Par deux arrêts ayant eu un fort retentissement, la Cour de cassation et la cour d’appel de Paris1 ont jugé que la manière dont fonctionnent les plateformes de mise en relation de clients avec des travailleurs indépendants remplit les critères qui, en droit français, caractérisent une relation de travail salarié.
Par Etienne Pujol, associé, et Stéphanie Fauconnier, collaboratrice, Andersen Tax & Legal/STCPartners
Pour autant, il ne faut pas que les donneurs d’ordres qui ne sont pas des plateformes considèrent que ces arrêts ne les concernent pas. Leur portée est beaucoup plus large et ce sont bien toutes les relations contractuelles conclues avec des travailleurs indépendants qui portent en elles le risque de requalification en salariat.

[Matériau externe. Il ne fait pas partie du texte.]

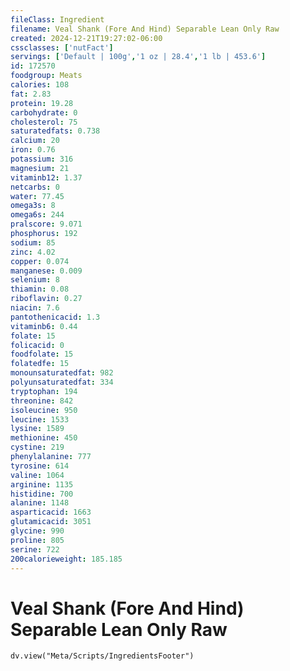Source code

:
 ```yaml
---
fileClass: Ingredient
filename: Veal Shank (Fore And Hind) Separable Lean Only Raw
created: 2024-12-21T19:27:02-06:00
cssclasses: ['nutFact']
servings: ['Default | 100g','1 oz | 28.4','1 lb | 453.6']
id: 172570
foodgroup: Meats
calories: 108
fat: 2.83
protein: 19.28
carbohydrate: 0
cholesterol: 75
saturatedfats: 0.738
calcium: 20
iron: 0.76
potassium: 316
magnesium: 21
vitaminb12: 1.37
netcarbs: 0
water: 77.45
omega3s: 8
omega6s: 244
pralscore: 9.071
phosphorus: 192
sodium: 85
zinc: 4.02
copper: 0.074
manganese: 0.009
selenium: 8
thiamin: 0.08
riboflavin: 0.27
niacin: 7.6
pantothenicacid: 1.3
vitaminb6: 0.44
folate: 15
folicacid: 0
foodfolate: 15
folatedfe: 15
monounsaturatedfat: 982
polyunsaturatedfat: 334
tryptophan: 194
threonine: 842
isoleucine: 950
leucine: 1533
lysine: 1589
methionine: 450
cystine: 219
phenylalanine: 777
tyrosine: 614
valine: 1064
arginine: 1135
histidine: 700
alanine: 1148
asparticacid: 1663
glutamicacid: 3051
glycine: 990
proline: 805
serine: 722
200calorieweight: 185.185
---
```


# Veal Shank (Fore And Hind) Separable Lean Only Raw

```dataviewjs
dv.view("Meta/Scripts/IngredientsFooter")
```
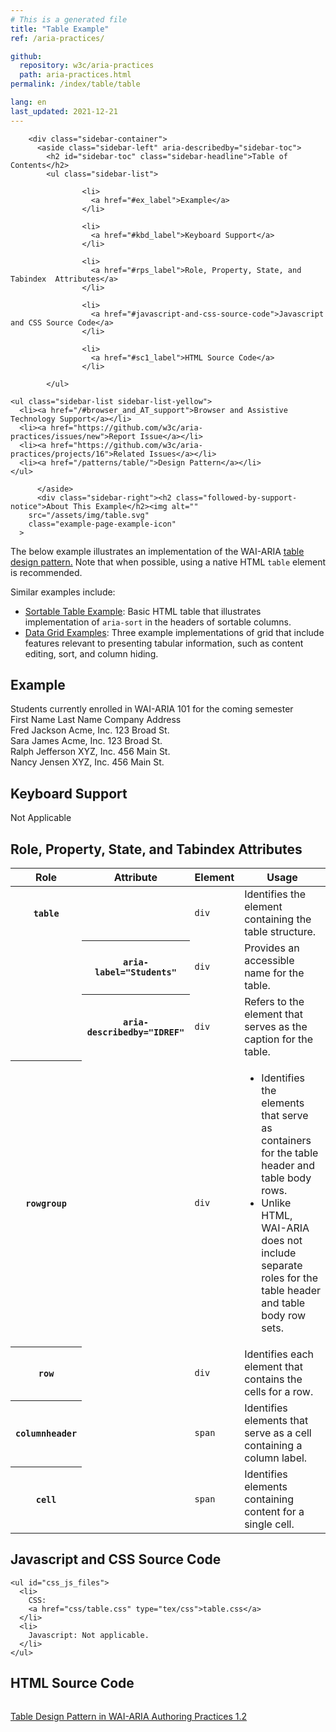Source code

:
 ```yaml
---
# This is a generated file
title: "Table Example"
ref: /aria-practices/

github:
  repository: w3c/aria-practices
  path: aria-practices.html
permalink: /index/table/table

lang: en
last_updated: 2021-12-21
---
```

<script src="../js/examples.js"></script>
<script src="../js/highlight.pack.js"></script>
<script src="../js/app.js"></script>

<link href="css/table.css" rel="stylesheet" />


<link rel="stylesheet" href="/assets/styles.css">
<!-- Code highlighting styles -->
<link rel="stylesheet" href="/index/css/github.css">

<div>

        <div class="sidebar-container">
          <aside class="sidebar-left" aria-describedby="sidebar-toc">
            <h2 id="sidebar-toc" class="sidebar-headline">Table of Contents</h2>
            <ul class="sidebar-list">
              
                    <li>
                      <a href="#ex_label">Example</a>
                    </li>
                   
                    <li>
                      <a href="#kbd_label">Keyboard Support</a>
                    </li>
                   
                    <li>
                      <a href="#rps_label">Role, Property, State, and Tabindex  Attributes</a>
                    </li>
                   
                    <li>
                      <a href="#javascript-and-css-source-code">Javascript and CSS Source Code</a>
                    </li>
                   
                    <li>
                      <a href="#sc1_label">HTML Source Code</a>
                    </li>
                  
            </ul>
            
    <ul class="sidebar-list sidebar-list-yellow">
      <li><a href="/#browser_and_AT_support">Browser and Assistive Technology Support</a></li>
      <li><a href="https://github.com/w3c/aria-practices/issues/new">Report Issue</a></li>
      <li><a href="https://github.com/w3c/aria-practices/projects/16">Related Issues</a></li>
      <li><a href="/patterns/table/">Design Pattern</a></li>
    </ul>
  
          </aside>
          <div class="sidebar-right"><h2 class="followed-by-support-notice">About This Example</h2><img alt=""
        src="/assets/img/table.svg"
        class="example-page-example-icon"
      >
  
  <div>
  
  <p>
    The below example illustrates an implementation of the WAI-ARIA
    <a href="/patterns/table/">table design pattern.</a>
    Note that when possible, using a native HTML <code>table</code> element is recommended.
  </p>
  <p>Similar examples include: </p>
  <ul>
    <li><a href="sortable-table.html">Sortable Table Example</a>: Basic HTML table that illustrates implementation of <code>aria-sort</code> in the headers of sortable columns.</li>
    <li><a href="../grid/dataGrids.html">Data Grid Examples</a>: Three example implementations of grid that include features relevant to presenting tabular information, such as content editing, sort, and column hiding.</li>
  </ul>

  <section>
    <div class="example-header">
      <h2 id="ex_label" tabindex="-1">Example</h2>
    </div>
    <div role="separator" id="ex_start_sep" aria-labelledby="ex_start_sep ex_label" aria-label="Start of"></div>
    <div id="ex1">
      <div role="table" aria-label="Students" aria-describedby="students_table_desc">
        <div id="students_table_desc">Students currently enrolled in WAI-ARIA 101 for the coming semester</div>
        <div role="rowgroup">
          <div role="row">
            <span role="columnheader">First Name</span>
            <span role="columnheader">Last Name</span>
            <span role="columnheader">Company</span>
            <span role="columnheader">Address</span>
          </div>
        </div>
        <div role="rowgroup">
          <div role="row">
            <span role="cell">Fred</span>
            <span role="cell">Jackson</span>
            <span role="cell">Acme, Inc.</span>
            <span role="cell">123 Broad St.</span>
          </div>
          <div role="row">
            <span role="cell">Sara</span>
            <span role="cell">James</span>
            <span role="cell">Acme, Inc.</span>
            <span role="cell">123 Broad St.</span>
          </div>
          <div role="row">
            <span role="cell">Ralph</span>
            <span role="cell">Jefferson</span>
            <span role="cell">XYZ, Inc.</span>
            <span role="cell">456 Main St.</span>
          </div>
          <div role="row">
            <span role="cell">Nancy</span>
            <span role="cell">Jensen</span>
            <span role="cell">XYZ, Inc.</span>
            <span role="cell">456 Main St.</span>
          </div>
        </div>
      </div>
    </div>
    <div role="separator" id="ex_end_sep" aria-labelledby="ex_end_sep ex_label" aria-label="End of"></div>
  </section>

  <section>
    <h2 id="kbd_label" tabindex="-1">Keyboard Support</h2>
    <p>Not Applicable</p>
  </section>

  <section>
    <h2 id="rps_label" tabindex="-1">Role, Property, State, and Tabindex  Attributes</h2>
    <div class="table-wrap"><table aria-labelledby="rps_label" class="data attributes">
      <thead>
        <tr>
          <th scope="col">Role</th>
          <th scope="col">Attribute</th>
          <th scope="col">Element</th>
          <th scope="col">Usage</th>
        </tr>
      </thead>
      <tbody>
        <tr data-test-id="table-role">
          <th scope="row"><code>table</code></th>
          <td></td>
          <td><code>div</code></td>
          <td>Identifies the element containing the table structure.</td>
        </tr>
        <tr data-test-id="table-aria-label">
          <td></td>
          <th scope="row">
            <code>aria-label=&quot;Students&quot;</code>
          </th>
          <td><code>div</code></td>
          <td>Provides an accessible name for the table.</td>
        </tr>
        <tr data-test-id="table-aria-describedby">
          <td></td>
          <th scope="row">
            <code>aria-describedby=&quot;IDREF&quot;</code>
          </th>
          <td><code>div</code></td>
          <td>Refers to the element that serves as the caption for the table.</td>
        </tr>
        <tr data-test-id="rowgroup-role">
          <th scope="row"><code>rowgroup</code></th>
          <td></td>
          <td><code>div</code></td>
          <td>
            <ul>
              <li>Identifies the elements that serve as containers for the table header and table body rows.</li>
              <li>Unlike HTML, WAI-ARIA does not include separate roles for the table header and table body row sets.</li>
            </ul>
          </td>
        </tr>
        <tr data-test-id="row-role">
          <th scope="row"><code>row</code></th>
          <td></td>
          <td><code>div</code></td>
          <td>Identifies each element that contains the cells for a row.</td>
        </tr>
        <tr data-test-id="columnheader-role">
          <th scope="row"><code>columnheader</code></th>
          <td></td>
          <td><code>span</code></td>
          <td>Identifies elements that serve as a cell containing a column label.</td>
        </tr>
        <tr data-test-id="cell-role">
          <th scope="row"><code>cell</code></th>
          <td></td>
          <td><code>span</code></td>
          <td>Identifies elements containing content for a single cell.</td>
        </tr>
      </tbody>
    </table></div>
  </section>

  <section>
    <h2 tabindex="-1" id="javascript-and-css-source-code">Javascript and CSS Source Code</h2>
    
    <ul id="css_js_files">
      <li>
        CSS:
        <a href="css/table.css" type="tex/css">table.css</a>
      </li>
      <li>
        Javascript: Not applicable.
      </li>
    </ul>
  </section>

  <section>
    <h2 id="sc1_label" tabindex="-1">HTML Source Code</h2>
    <div role="separator" id="sc1_start_sep" aria-labelledby="sc1_start_sep sc1_label" aria-label="Start of"></div>
    <pre><code id="sc1"></code></pre>
    <div role="separator" id="sc1_end_sep" aria-labelledby="sc1_end_sep sc1_label" aria-label="End of"></div>
    <script>
      sourceCode.add('sc1', 'ex1', 'ex_label', 'css_js_files');
      sourceCode.make();
    </script>
  </section>
  </div>
  <nav>
    <a href="/patterns/table/">Table Design Pattern in WAI-ARIA Authoring Practices 1.2</a>
  </nav>
</div>
        </div>
      
</div>
<script>
  var SkipToConfig = {
    settings: {
      skipTo: {
        displayOption: 'popup',
        attachElement: '#site-header',
        colorTheme: 'aria'
      }
    }
  };
</script>
<script src="/assets/skipto.min.js"></script>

I. Les arrêts Take Eat Easy et Uber et leur portée
• Qu’est-ce qu’un contrat de travail ?
A ce jour, ni le contrat de travail ni sa composante essentielle, le lien de subordination, ne sont définis par le Code du travail…
C’est la jurisprudence qui, de manière constante, définit le contrat de travail comme un contrat par lequel une personne physique s’engage à travailler pour le compte d’une autre personne, sous la subordination de laquelle elle se place, moyennant rémunération. Quant au lien de subordination, il peut être résumé comme l’exécution d’un travail sous l’autorité d’un employeur qui a le pouvoir de donner des ordres et des directives, d’en contrôler l’exécution et de sanctionner les manquements, l’exercice de ce travail au sein d’un service organisé pouvant constituer un indice de subordination lorsque l’employeur détermine unilatéralement les conditions d’exécution du travail2.
• Qu’est-ce qu’une plateforme numérique ?
Les plateformes numériques se présentent comme de simples intermédiaires entre un client et un prestataire de services. Pour autant qu’elles se contentent effectivement d’une mise en relation, laissant le prestataire libre de déterminer les modalités selon lesquelles la prestation de travail sera réalisée et le prix auquel elle le sera, le droit du travail n’a pas à en connaître : le prestataire est effectivement indépendant et peut, à ce titre, accepter ou refuser de réaliser la prestation. Le Code du travail prévoit d’ailleurs une présomption de non-subordination3.